_Work to do_.
Answer these from the dog collar thread:
1. What breed is Frank training?
2. How much did mmduncan pay for the Dogtra 1200NCP?
3. Which model does gonehuntin' call a current favorite?

_Source extract_.
# A good dog electronic collar model?



## frank_lap_127 (Feb 6, 2010)

Hi guys!
I'm training my first dog. I have access to a training club and I would be needing a good electronic collar for training my Wirehaire Korthal Griffon but I'm a bit lost in this universe... Anyone can help me?

By the way, it is my first post and I didn't saw a presentation section, so please forgive me if I didn't presented myself!

Thanks!

Frank


----------



## Lucky Lab (Apr 28, 2006)

I use DogTra products have had very good luck with them


----------



## jkolson (Mar 22, 2006)

Tri-Tronics is always at the top of the list. I love my G3 Sport Basic.


----------



## mmduncan (Dec 24, 2009)

Check Craigslist. I bought a Dogtra 1200NCP for $40 a couple months ago. Overall though the dogtra 3500 is a great collar. Easy to use and durable also has a great battery life. good luck and look around there is no reason to spend $300-$400 on a collar. Like i said mine was like new and the guy said he tried to train his shepard with it and it wouldn't work on him LOL. Funny my retriever does great with it.


----------



## Derek Lampert (Jul 8, 2009)

Tri-Tronics is the only way to go... I have G3 sport basic.


----------



## theplain (Aug 6, 2006)

Have had three Tritronics and two Dogtra. Reliability,battery life and resourcefulness(locate button,etc.)goes to Dogtra. I sold the three Tritronics and bought an extra Dogtra for backup(never have used it).


----------



## fetchingfloyd (May 12, 2009)

I use my e-collars 7 days a week and i have found sportdog makes a great reliable collar at a very reasonable price.


----------



## gonehuntin' (Jul 27, 2006)

I have used ecollars since the 70's and have always had Tritronics. My current favorite is the Pro 100. I highly recommend TT and their products. Their customes service is and always has been, outstanding.


----------

_Provided material_.
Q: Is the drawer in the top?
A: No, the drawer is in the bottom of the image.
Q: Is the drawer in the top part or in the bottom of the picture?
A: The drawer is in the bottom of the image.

_Answer to the task_.
1. A Wirehaire Korthal Griffon
2. $40
3. The Pro 100